● Extracted text
Begin
Civil Rights - Civil Rights Movement

Civil Rights Movement

Civil rights guarantee equal protection under the law. When civil and political rights are not guaranteed to all as part of equal protection of laws, or when such guarantees exist on paper but are not respected in practice, opposition, legal action and even social unrest may ensue.

Civil Rights movements began as early as 1848 in the USA with such documents as the Declaration of Sentiment. Consciously modeled after the Declaration of Independence, the Declaration of Rights and Sentiments became the founding document of the American women's movement, and it was adopted at the Seneca Falls Convention, July 19 and 20, 1848

The civil rights movement was a worldwide political movement for equality before the law occurring between approximately 1950 and 1980. The movement had a legal and constitutional aspect, and resulting in much law-making at both national and international levels. It also had an activist side, particularly in situations where violations of rights were widespread. Movements with the proclaimed aim of securing observance of civil and political rights included:

  • the US civil rights struggle in the 1960s in the United States, where rights of black citizens had been violated;
  • the Northern Ireland Civil Rights Association, formed in 1967 following failures in this province of the United Kingdom to respect the Catholic minority's rights; and
  • movements in many Communist countries, such as Charter 77 in Czechoslovakia.
End
● Your goal
In one to three sentences, explain why the civil rights text says the Northern Ireland Civil Rights Association was formed in 1967. The items that come next are separate material, unrelated to the civil rights text.

● Recorded data
Begin
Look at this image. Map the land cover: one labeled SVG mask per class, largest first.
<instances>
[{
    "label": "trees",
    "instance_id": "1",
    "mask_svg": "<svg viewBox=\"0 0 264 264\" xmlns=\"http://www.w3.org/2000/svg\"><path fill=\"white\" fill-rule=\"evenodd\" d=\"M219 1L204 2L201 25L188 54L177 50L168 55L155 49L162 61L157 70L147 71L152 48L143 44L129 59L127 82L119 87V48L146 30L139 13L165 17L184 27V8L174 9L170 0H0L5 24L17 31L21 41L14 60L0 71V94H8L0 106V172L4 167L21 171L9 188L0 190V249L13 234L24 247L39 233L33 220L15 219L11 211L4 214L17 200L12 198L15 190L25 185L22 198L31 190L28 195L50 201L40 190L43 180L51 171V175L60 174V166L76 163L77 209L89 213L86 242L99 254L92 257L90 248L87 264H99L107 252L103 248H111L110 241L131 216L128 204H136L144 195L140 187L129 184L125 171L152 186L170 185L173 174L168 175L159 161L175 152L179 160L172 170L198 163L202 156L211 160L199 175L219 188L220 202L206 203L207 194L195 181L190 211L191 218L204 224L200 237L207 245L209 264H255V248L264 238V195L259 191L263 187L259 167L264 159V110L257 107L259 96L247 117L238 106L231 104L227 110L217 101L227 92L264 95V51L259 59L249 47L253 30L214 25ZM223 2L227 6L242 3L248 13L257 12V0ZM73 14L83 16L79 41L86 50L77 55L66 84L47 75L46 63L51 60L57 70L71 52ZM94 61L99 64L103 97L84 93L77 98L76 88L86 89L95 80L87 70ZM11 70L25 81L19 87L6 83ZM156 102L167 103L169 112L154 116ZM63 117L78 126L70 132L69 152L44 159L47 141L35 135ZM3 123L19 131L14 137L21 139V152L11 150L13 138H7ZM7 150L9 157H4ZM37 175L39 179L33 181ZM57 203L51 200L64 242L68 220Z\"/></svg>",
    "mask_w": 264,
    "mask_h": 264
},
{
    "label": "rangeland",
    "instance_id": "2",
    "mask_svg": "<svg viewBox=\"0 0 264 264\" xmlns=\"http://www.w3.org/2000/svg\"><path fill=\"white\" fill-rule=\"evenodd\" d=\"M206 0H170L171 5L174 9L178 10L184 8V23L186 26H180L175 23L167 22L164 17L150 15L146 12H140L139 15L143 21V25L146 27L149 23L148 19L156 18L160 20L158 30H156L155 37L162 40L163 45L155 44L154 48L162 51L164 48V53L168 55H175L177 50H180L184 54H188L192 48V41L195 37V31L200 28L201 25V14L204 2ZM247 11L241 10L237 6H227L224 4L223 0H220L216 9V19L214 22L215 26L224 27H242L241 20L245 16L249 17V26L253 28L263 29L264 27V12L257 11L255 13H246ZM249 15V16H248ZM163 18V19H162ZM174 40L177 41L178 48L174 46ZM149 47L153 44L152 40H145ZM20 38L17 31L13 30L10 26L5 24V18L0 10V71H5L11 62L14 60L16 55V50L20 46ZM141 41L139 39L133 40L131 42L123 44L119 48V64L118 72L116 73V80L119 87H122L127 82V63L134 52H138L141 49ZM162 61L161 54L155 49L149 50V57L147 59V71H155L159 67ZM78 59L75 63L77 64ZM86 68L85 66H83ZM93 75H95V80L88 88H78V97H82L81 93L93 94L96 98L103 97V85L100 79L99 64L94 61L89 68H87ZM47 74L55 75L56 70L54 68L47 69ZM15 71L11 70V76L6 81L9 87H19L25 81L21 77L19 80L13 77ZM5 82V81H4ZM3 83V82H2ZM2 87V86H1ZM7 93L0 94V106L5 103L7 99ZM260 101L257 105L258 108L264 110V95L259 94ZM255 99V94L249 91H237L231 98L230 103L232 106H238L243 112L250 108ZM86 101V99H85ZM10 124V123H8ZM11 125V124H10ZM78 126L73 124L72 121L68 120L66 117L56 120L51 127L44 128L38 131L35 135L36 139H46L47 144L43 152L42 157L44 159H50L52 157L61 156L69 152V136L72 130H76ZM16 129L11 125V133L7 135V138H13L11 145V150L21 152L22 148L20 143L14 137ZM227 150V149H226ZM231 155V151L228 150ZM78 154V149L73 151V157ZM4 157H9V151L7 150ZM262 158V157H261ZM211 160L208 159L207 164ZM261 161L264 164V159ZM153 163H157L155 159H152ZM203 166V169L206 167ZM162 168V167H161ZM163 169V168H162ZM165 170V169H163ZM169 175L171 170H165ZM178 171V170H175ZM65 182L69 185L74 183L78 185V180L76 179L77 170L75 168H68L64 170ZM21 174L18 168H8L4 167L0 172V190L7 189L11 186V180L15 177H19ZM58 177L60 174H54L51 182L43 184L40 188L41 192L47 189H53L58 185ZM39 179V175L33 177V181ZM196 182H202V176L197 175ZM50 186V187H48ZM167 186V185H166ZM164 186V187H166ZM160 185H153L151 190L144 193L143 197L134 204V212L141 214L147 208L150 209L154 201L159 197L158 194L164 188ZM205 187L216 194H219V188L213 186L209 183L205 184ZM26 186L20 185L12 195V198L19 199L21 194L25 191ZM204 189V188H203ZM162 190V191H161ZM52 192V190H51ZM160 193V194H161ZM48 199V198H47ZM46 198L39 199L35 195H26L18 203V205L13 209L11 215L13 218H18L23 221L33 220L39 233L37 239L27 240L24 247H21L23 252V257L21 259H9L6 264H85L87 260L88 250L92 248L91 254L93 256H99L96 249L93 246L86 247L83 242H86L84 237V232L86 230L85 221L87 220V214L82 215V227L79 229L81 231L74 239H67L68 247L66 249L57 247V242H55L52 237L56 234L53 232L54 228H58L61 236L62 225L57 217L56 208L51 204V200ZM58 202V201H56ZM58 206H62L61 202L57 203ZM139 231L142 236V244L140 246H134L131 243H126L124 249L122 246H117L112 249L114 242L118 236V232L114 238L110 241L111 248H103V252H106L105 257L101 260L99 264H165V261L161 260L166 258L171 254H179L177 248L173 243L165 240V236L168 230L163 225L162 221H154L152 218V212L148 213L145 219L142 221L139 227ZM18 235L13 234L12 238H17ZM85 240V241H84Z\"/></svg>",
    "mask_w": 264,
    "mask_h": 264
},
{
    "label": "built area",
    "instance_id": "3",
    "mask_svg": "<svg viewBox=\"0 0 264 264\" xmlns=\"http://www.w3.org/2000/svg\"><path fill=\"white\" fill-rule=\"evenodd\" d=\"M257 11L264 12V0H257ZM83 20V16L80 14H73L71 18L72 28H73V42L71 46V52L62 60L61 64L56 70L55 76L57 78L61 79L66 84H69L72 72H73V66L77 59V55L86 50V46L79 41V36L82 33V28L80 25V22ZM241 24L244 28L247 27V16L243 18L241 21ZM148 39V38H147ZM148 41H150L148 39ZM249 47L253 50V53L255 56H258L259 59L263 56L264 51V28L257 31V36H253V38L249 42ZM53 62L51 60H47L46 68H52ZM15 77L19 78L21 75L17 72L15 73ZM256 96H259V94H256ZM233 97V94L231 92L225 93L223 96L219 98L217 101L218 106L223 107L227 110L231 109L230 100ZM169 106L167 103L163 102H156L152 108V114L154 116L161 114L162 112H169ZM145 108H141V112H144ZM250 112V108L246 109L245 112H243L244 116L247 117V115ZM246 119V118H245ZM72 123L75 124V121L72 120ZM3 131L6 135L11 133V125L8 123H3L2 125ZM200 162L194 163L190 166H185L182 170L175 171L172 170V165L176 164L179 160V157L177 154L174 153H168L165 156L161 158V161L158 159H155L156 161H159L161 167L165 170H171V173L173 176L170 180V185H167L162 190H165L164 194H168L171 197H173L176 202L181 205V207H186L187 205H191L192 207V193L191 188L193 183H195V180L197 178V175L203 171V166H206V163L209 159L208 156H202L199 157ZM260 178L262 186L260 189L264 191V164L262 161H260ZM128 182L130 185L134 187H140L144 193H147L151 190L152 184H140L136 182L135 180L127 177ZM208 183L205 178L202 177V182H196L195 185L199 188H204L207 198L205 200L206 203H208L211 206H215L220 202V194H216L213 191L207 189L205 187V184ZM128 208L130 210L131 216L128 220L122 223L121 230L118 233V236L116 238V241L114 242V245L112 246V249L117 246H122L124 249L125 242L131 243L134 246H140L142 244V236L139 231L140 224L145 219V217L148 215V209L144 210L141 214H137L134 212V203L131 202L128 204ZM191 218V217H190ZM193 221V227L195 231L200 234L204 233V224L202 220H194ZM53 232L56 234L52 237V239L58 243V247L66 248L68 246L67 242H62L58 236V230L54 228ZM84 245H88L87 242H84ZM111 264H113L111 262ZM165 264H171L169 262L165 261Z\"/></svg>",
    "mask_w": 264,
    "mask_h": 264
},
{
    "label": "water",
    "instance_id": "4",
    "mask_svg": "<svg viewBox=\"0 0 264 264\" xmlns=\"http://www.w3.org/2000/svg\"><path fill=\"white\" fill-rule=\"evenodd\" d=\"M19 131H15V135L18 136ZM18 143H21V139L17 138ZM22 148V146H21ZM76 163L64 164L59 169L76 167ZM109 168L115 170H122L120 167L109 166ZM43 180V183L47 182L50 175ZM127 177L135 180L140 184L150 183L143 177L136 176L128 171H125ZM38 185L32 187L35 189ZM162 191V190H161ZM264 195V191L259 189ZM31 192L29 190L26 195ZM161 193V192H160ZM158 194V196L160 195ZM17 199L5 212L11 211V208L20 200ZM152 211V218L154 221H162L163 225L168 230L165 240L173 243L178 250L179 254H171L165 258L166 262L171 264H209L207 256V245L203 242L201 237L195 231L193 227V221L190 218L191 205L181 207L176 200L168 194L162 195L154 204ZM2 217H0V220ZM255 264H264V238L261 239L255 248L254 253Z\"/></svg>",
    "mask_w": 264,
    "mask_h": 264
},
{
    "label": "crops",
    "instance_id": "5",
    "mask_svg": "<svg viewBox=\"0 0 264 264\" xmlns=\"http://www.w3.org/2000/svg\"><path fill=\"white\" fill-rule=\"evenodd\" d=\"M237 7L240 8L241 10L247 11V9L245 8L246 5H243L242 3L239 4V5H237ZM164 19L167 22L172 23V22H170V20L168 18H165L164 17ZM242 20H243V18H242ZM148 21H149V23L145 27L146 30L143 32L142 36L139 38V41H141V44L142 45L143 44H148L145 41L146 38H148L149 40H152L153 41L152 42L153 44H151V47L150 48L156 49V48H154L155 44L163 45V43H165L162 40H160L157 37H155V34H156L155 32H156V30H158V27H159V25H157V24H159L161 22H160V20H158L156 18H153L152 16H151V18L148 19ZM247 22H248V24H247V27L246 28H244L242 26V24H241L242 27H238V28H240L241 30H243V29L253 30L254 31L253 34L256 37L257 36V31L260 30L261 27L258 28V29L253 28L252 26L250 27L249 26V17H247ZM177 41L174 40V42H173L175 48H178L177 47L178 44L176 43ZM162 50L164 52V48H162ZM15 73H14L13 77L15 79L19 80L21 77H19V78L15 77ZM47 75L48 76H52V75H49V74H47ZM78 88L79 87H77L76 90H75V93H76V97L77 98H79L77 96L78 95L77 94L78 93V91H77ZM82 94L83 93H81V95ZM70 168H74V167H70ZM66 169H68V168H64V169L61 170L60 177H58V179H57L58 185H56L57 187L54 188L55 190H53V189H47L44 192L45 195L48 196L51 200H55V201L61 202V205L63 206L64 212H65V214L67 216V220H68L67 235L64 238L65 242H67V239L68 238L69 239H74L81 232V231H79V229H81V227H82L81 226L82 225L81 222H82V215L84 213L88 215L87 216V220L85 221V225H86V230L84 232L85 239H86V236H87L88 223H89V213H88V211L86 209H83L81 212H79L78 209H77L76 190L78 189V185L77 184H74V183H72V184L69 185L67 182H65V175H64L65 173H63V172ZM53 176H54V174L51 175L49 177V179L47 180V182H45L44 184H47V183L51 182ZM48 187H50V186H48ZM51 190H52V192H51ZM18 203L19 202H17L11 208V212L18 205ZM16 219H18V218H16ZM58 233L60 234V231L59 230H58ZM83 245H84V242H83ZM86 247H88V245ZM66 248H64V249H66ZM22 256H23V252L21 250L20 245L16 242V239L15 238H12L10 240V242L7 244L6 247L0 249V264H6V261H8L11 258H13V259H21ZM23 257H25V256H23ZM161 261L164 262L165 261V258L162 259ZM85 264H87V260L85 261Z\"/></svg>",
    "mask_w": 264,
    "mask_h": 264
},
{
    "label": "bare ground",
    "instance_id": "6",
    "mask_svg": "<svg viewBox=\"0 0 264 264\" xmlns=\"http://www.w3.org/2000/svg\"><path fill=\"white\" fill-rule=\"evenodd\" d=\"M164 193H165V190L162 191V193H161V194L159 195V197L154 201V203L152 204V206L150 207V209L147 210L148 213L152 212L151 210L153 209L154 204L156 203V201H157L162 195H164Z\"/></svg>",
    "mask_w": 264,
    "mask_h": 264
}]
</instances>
End
● Solution to this task
The Northern Ireland Civil Rights Association was formed in 1967 following failures in that province of the United Kingdom to respect the rights of the Catholic minority.